- _Exercise directions_:
Take each line of the material that includes "bâtiment" and copy it.

- _Data records_:
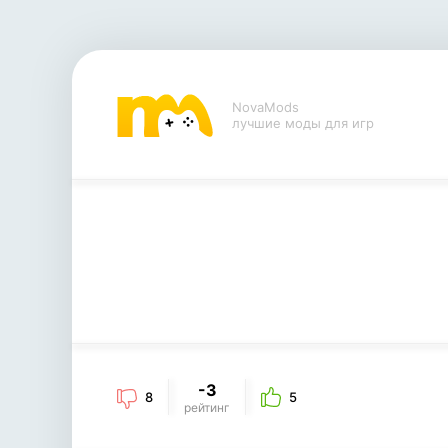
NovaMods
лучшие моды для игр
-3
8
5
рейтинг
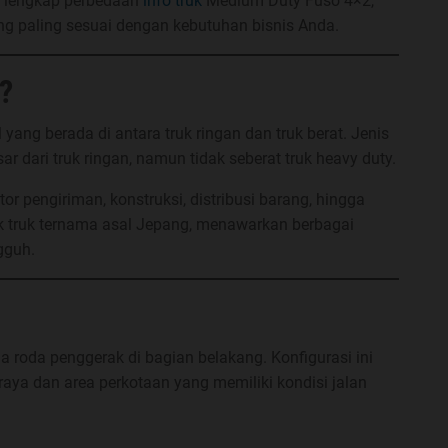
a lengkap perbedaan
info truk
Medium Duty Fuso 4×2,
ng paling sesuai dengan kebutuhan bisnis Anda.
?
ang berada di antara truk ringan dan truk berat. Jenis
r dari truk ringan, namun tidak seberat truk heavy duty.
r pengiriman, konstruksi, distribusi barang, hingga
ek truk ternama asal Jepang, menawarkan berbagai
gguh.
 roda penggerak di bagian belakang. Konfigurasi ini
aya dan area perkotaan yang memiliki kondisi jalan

---

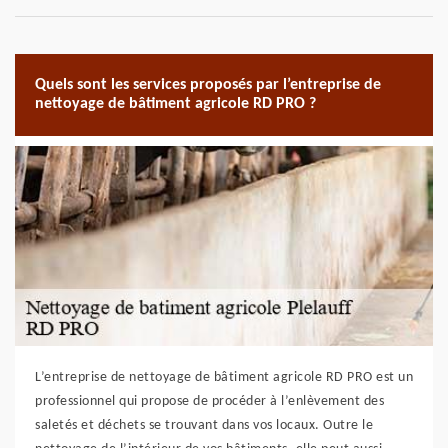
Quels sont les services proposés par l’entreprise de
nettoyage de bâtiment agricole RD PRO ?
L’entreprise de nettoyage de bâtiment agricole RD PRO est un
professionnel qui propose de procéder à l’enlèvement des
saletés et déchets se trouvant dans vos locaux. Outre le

- _Result of this exercise_:
nettoyage de bâtiment agricole RD PRO ?
L’entreprise de nettoyage de bâtiment agricole RD PRO est un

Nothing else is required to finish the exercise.